### AUFGABE
Extrahieren Sie den nachfolgenden Text über den Film „Der Untergang“ vollständig und geben Sie ihn unverändert wieder.

### UNTERSUCHTER TEXT

····················

Soll der Film vielleicht nur eine Charakterstudie
sein, spannend erzählt, mit Action versehen?
Die Paranoia und der Paranoiker: wie ist er
daran gekommen, wie ist er zu dem geworden?
Gerade weil eine nachvollziehbare Psychologie
nicht möglich ist, wird der Film sich mit seinen
eigenen Schwächen konfrontieren und vielleicht
auch schlagen.

„Der Untergang“ wird auf HITLER und seine
Welt blicken und auf den emotionalen Sog
warten.
Er wird in das gänzlich Versunkene schauen,
auf seine menschliche Seele?
Allein das erscheint mir schon sehr suspekt.
Das Deutschland, in dem HITLER möglich war,
erscheint vielen nicht mehr zugänglich, aber
auch nicht gänzlich entschwunden.
Doch beides wird fremd bleiben, weil im Film
niemals die Hintergründe für seinen Aufstieg
und Deutschlands Abstieg hinterfragt werden.
Vielleicht ist der Film sogar ein historisches Fiasko?
Er wird fremd bleiben, so wie die Figur dieses
Tyrannen fremd bleiben wird.

Aber vielleicht wird man auch irgendwo in die
Schuld eingebunden sein.
Dass all die, die nur staunend dabei waren,
auch wahre Schuldige waren, das hatten die
68er problematisiert.
Aber nationalen Schuldzusammenhang mit
dem deutschen Imperialismus zu erklären, das
vermochten sie genauso wenig wie die
Heroisierung dieser „Legende“, die
noch heute Rechtsradikale, Nationale,
Nationalisten und Rassisten jedweder
Couleur anzieht.

····················

### DATENSATZ
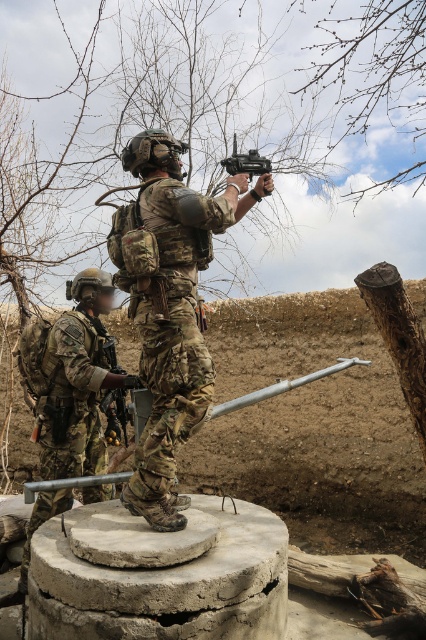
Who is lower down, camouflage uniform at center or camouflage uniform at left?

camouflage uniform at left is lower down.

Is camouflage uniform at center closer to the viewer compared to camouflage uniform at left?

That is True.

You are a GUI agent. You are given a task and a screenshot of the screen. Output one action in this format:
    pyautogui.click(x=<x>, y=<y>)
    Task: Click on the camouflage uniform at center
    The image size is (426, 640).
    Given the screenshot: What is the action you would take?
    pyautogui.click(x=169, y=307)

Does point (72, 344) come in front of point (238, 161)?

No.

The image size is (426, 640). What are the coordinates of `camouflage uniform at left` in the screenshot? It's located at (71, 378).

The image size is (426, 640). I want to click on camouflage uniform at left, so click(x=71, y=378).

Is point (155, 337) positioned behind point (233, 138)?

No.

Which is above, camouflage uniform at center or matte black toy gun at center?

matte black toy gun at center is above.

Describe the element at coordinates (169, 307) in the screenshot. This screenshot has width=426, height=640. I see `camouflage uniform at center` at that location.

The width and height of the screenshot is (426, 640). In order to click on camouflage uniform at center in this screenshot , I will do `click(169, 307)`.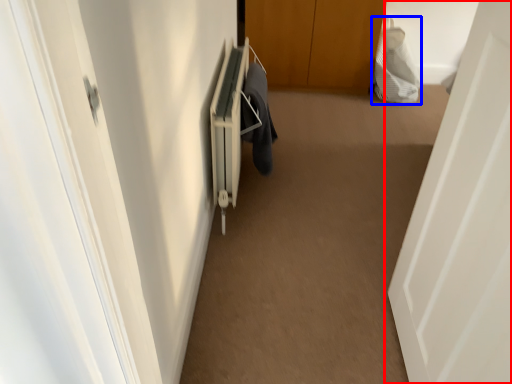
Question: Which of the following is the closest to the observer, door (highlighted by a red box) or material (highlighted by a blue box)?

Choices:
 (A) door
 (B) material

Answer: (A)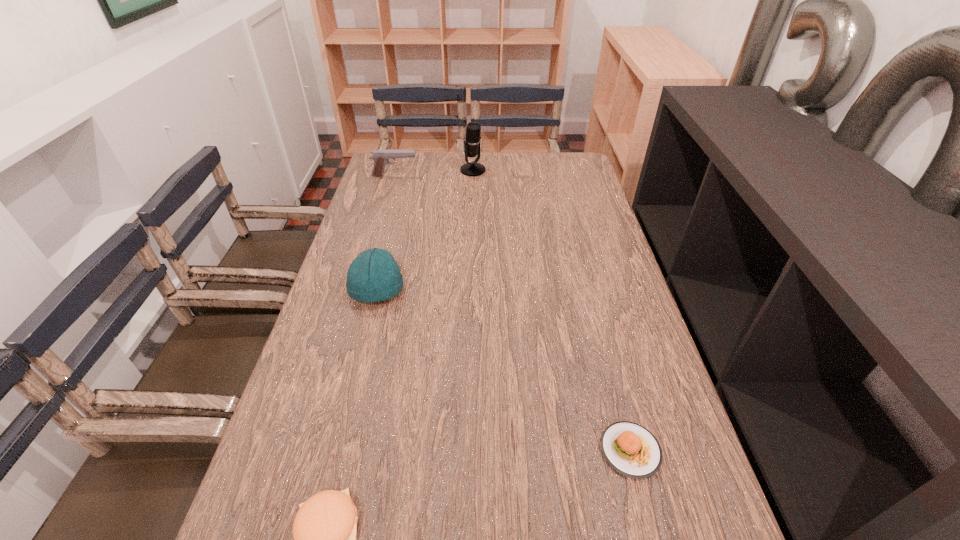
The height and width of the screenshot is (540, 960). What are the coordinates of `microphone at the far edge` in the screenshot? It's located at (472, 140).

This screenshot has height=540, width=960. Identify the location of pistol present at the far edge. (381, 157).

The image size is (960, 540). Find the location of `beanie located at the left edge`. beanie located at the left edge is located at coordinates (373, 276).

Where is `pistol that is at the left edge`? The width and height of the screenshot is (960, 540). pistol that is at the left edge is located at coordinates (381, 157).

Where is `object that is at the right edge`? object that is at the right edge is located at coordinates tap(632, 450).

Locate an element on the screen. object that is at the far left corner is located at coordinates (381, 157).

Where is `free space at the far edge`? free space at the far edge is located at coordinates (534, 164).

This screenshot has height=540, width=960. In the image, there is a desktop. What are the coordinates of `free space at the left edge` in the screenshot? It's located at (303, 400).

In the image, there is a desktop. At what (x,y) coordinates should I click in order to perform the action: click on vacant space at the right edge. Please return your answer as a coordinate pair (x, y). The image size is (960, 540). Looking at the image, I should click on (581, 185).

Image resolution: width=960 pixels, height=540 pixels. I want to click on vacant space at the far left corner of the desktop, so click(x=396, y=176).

····················

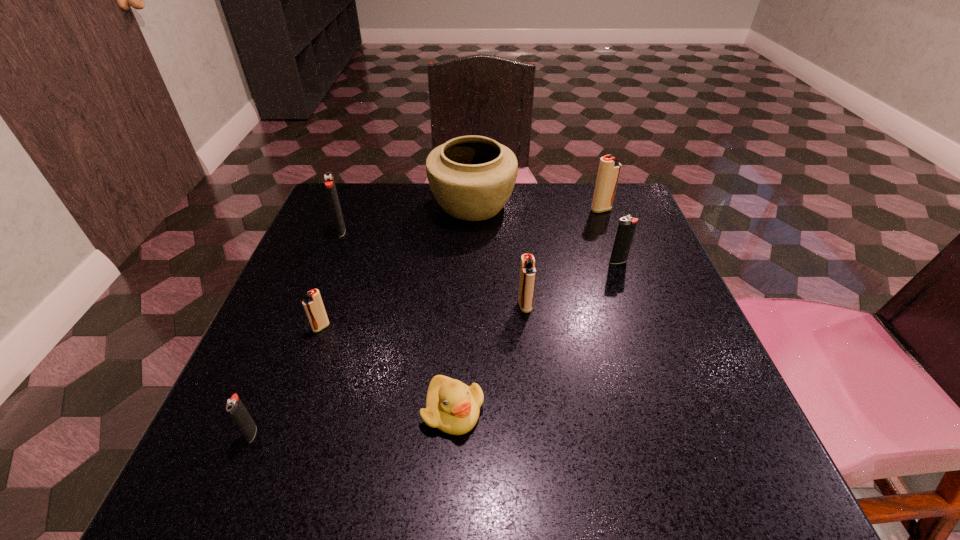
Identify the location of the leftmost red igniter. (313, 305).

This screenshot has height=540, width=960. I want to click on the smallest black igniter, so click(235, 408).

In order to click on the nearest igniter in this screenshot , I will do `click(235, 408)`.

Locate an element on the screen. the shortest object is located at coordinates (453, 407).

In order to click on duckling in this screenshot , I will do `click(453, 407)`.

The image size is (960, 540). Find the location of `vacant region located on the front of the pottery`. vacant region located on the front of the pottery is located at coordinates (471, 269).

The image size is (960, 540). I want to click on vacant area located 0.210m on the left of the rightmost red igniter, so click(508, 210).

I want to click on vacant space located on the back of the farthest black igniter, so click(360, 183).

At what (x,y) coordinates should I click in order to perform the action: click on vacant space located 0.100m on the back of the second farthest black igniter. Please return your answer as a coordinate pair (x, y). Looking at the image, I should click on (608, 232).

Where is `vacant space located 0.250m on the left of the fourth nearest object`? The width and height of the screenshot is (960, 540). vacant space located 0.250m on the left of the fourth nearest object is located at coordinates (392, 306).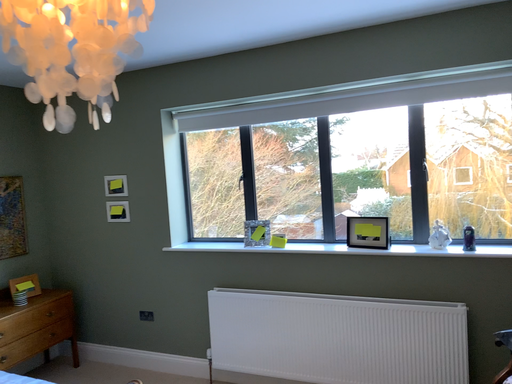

····················

### ÜBUNGSERGEBNIS
Soll der Film vielleicht nur eine Charakterstudie
sein, spannend erzählt, mit Action versehen?
Die Paranoia und der Paranoiker: wie ist er
daran gekommen, wie ist er zu dem geworden?
Gerade weil eine nachvollziehbare Psychologie
nicht möglich ist, wird der Film sich mit seinen
eigenen Schwächen konfrontieren und vielleicht
auch schlagen.

„Der Untergang“ wird auf HITLER und seine
Welt blicken und auf den emotionalen Sog
warten.
Er wird in das gänzlich Versunkene schauen,
auf seine menschliche Seele?
Allein das erscheint mir schon sehr suspekt.
Das Deutschland, in dem HITLER möglich war,
erscheint vielen nicht mehr zugänglich, aber
auch nicht gänzlich entschwunden.
Doch beides wird fremd bleiben, weil im Film
niemals die Hintergründe für seinen Aufstieg
und Deutschlands Abstieg hinterfragt werden.
Vielleicht ist der Film sogar ein historisches Fiasko?
Er wird fremd bleiben, so wie die Figur dieses
Tyrannen fremd bleiben wird.

Aber vielleicht wird man auch irgendwo in die
Schuld eingebunden sein.
Dass all die, die nur staunend dabei waren,
auch wahre Schuldige waren, das hatten die
68er problematisiert.
Aber nationalen Schuldzusammenhang mit
dem deutschen Imperialismus zu erklären, das
vermochten sie genauso wenig wie die
Heroisierung dieser „Legende“, die
noch heute Rechtsradikale, Nationale,
Nationalisten und Rassisten jedweder
Couleur anzieht.